I don't think this obsoletes existing HDMI - it's just an expansion of the existing spec isn't it?


----------



## tommiet (Dec 29, 2005)

normang said:


> Those higher bit rates may be really cool for HD discs if any are ever released like that, but I doubt anything will ever be transmitted that way because of bandwidth constraints..


NETFLIX already has a small selection of HD DVD's.


----------



## socceteer (Apr 22, 2005)

kmcnamara said:


> I don't think this obsoletes existing HDMI - it's just an expansion of the existing spec isn't it?


Good question...!

Is this just a software upgarde or will the hardware also have to change...?


----------



## nataraj (Feb 25, 2006)

socceteer said:


> Is this just a software upgarde or will the hardware also have to change...?


HW. BTW, the biggest change is in allowing bitstream of the new HD 7.1 audio.
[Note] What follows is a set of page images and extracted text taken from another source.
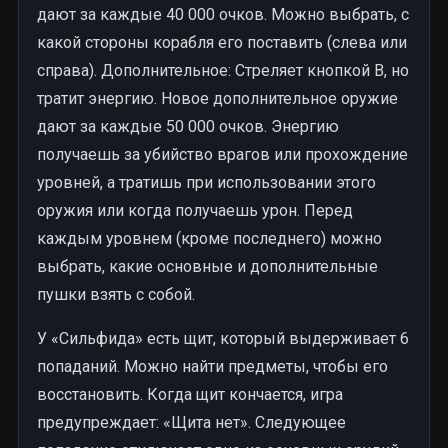
дают за каждые 40 000 очков. Можно выбрать, с
какой стороны корабля его поставить (слева или
справа). Дополнительное: Стреляет кнопкой B, но
тратит энергию. Новое дополнительное оружие
дают за каждые 50 000 очков. Энергию
получаешь за убийство врагов или прохождение
уровней, а тратишь при использовании этого
оружия или когда получаешь урон. Перед
каждым уровнем (кроме последнего) можно
выбрать, какие основные и дополнительные
пушки взять с собой.
У «Сильфида» есть щит, который выдерживает 6
попаданий. Можно найти предметы, чтобы его
восстановить. Когда щит кончается, игра
предупреждает: «Щита нет». Следующее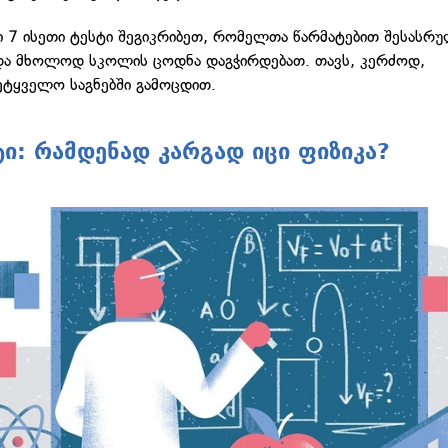
ში 7 ისეთი ტესტი შეგიკრიბეთ, რომელთა წარმატებით შესას
ა მხოლოდ სკოლის ცოდნა დაგჭირდებათ. თავს, კერძოდ,
მეტყველო საგნებში გამოცდით.
ტი: რამდენად კარგად იცი ფიზიკა?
You can checkout at the HiDef S/W media forum at AVSForum.


----------



## kmcnamara (Jan 30, 2004)

I still doubt that this will obsolete anything. There are too many HDMI components in the field now.


----------



## motts (Apr 11, 2006)

Why will this even make a difference when a good amount of tvs don't support that many colors anyway?


----------



## nataraj (Feb 25, 2006)

kmcnamara said:


> I still doubt that this will obsolete anything. There are too many HDMI components in the field now.
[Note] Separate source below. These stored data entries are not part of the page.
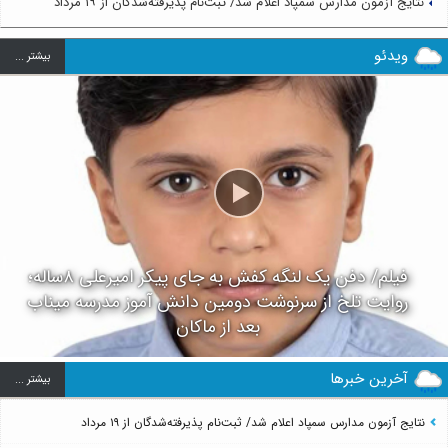
نتایج آزمون مدارس سمپاد اعلام شد/ ثبت‌نام پذیرفته‌شدگان از ۱۹ مرداد
ویدئو
بيشتر ...
فیلم/ دفن یک لنگه کفش به جای پیکر امیرعلی ۸ساله؛
روایت تلخ از سرنوشت دومین دانش آموز مدرسه میناب
بعد از ماکان
آخرین خبرها
بيشتر ...
نتایج آزمون مدارس سمپاد اعلام شد/ ثبت‌نام پذیرفته‌شدگان از ۱۹ مرداد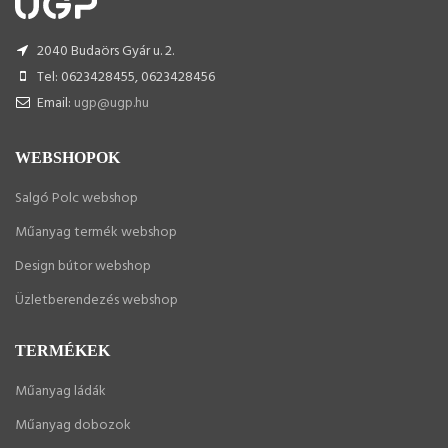
2040 Budaörs Gyár u. 2.
Tel: 0623428455, 0623428456
Email:
ugp@ugp.hu
WEBSHOPOK
Salgó Polc webshop
Műanyag termék webshop
Design bútor webshop
Üzletberendezés webshop
TERMÉKEK
Műanyag ládák
Műanyag dobozok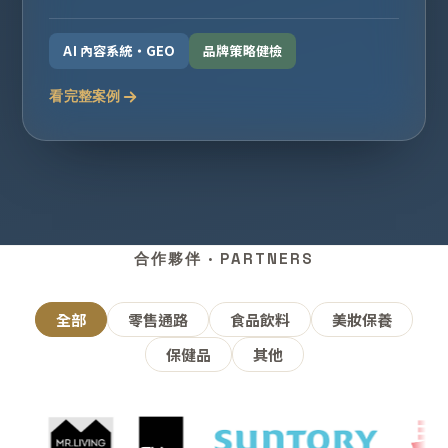
AI 內容系統・GEO
品牌策略健檢
看完整案例
合作夥伴 · PARTNERS
全部
零售通路
食品飲料
美妝保養
保健品
其他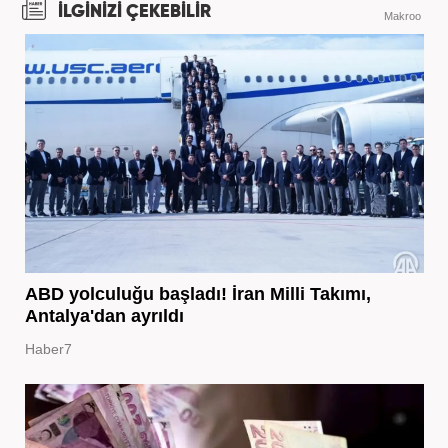
İLGİNİZİ ÇEKEBİLİR
Makroo
ABD yolculuğu başladı! İran Milli Takımı,
Antalya'dan ayrıldı
Haber7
HDMI 1.3/2.0 will be backward compatible. Anyway, I think it makes a difference only for HiDef DVDs. Not for dish network anyway ...


----------



## derwin0 (Jan 31, 2005)

nataraj said:


> HW. BTW, the biggest change is in allowing bitstream of the new HD 7.1 audio.
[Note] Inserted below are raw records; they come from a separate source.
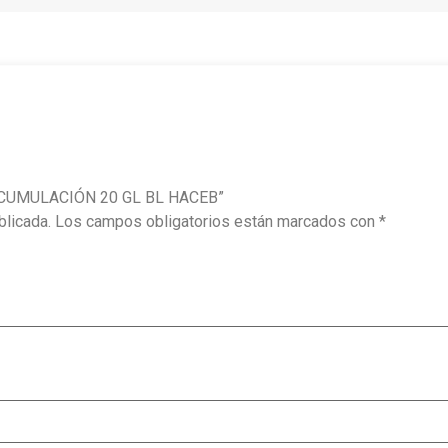
 ACUMULACIÓN 20 GL BL HACEB”
blicada.
Los campos obligatorios están marcados con
*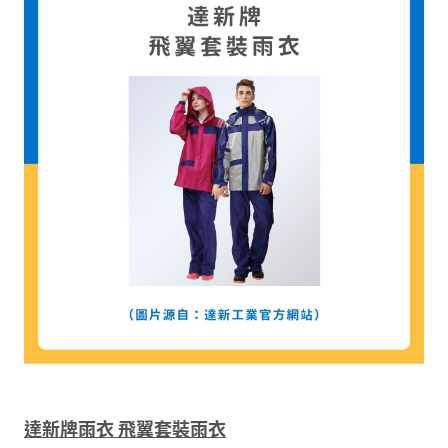
達新牌雨衣 飛翼套裝雨衣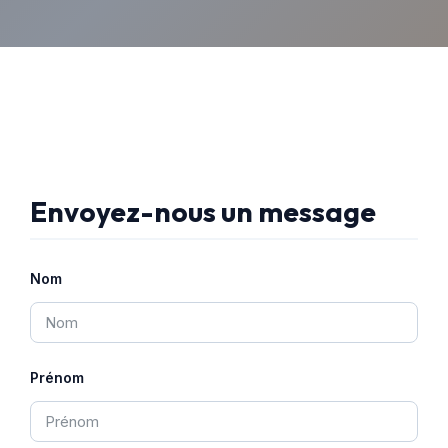
Envoyez-nous un message
Nom
Prénom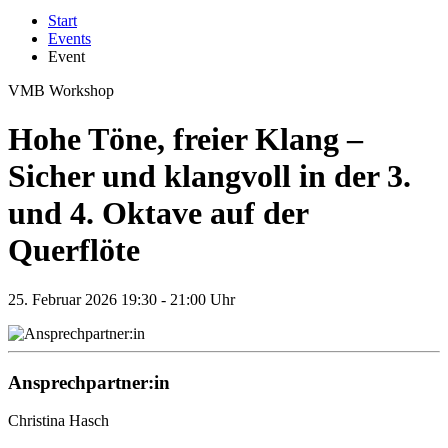
Start
Events
Event
VMB
Workshop
Hohe Töne, freier Klang –
Sicher und klangvoll in der 3.
und 4. Oktave auf der
Querflöte
25.
Februar 2026
19:30 - 21:00 Uhr
Ansprechpartner:in
Christina Hasch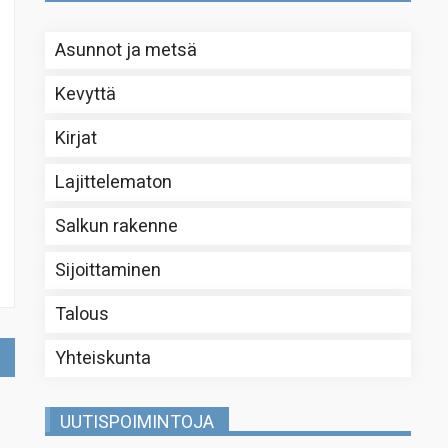
Asunnot ja metsä
Kevyttä
Kirjat
Lajittelematon
Salkun rakenne
Sijoittaminen
Talous
Yhteiskunta
UUTISPOIMINTOJA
That wouldn't affect a tv at all, since most don't output that many speakers (typically televisions only have surround sound). Would be stereo systems that benifit, but they get their signals optically, not HDMI'ly.


----------



## koralis (Aug 10, 2005)

derwin0 said:


> That wouldn't affect a tv at all, since most don't output that many speakers (typically televisions only have surround sound). Would be stereo systems that benifit, but they get their signals optically, not HDMI'ly.


Send sound to the TV via HDMI (1 cable) calculate any neccessary delays for the video/audio stream inside the TV (that knows what the delay will need to be) and then send the audio data to the reciever via a 7.1 DD out port (optical or coax.)

This would simplify connections generally, and simplify reciever configuration since the delays can be calculated to be near-perfect instead of being set to an arbitrary amount that can vary from channel to channel, etc.


----------



## dwcobb (Oct 13, 2005)

There is something fundamentally broken about how TV tech is developing. I really don't get it.

Unless the industry zeros in on a fixed spec for HD, there will be no material growth of HD. It is insupportable to keep upgrading spec every couple of years with the expense of the equipment involved. And even if people are willing to pay for it, programming won't continually shift up in quality to take advantage of the new developments.

I know it sounds wierd to argue against improvements, but at this point what needs to happen is a gelling of the spec so that programming can catch up with the technology already installed.

Unless there is a big push in developing upconversion, there is really no hope that all these improved specs will do anything to help the HD marketplace. In fact it will damage it since it will make the HD issue seem like even more of a morass for programmers who are thinking about starting to do HD.


----------



## nataraj (Feb 25, 2006)

derwin0 said:


> That wouldn't affect a tv at all, since most don't output that many speakers (typically televisions only have surround sound). Would be stereo systems that benifit, but they get their signals optically, not HDMI'ly.


That will change. Receivers with HDMI inputs will become common.

BTW, it is still debatable whether decoding in the receiver is the best option. Probably it is better to decode in the HiDef DVD player and send the resultant LPCM bitstream to the receiver via HDMI. SPDIF simply doesn't have enough bandwidth for LPCM 7.1 stream - so HDMI is a neccessity - but even 1.1 can handle LPCM.


----------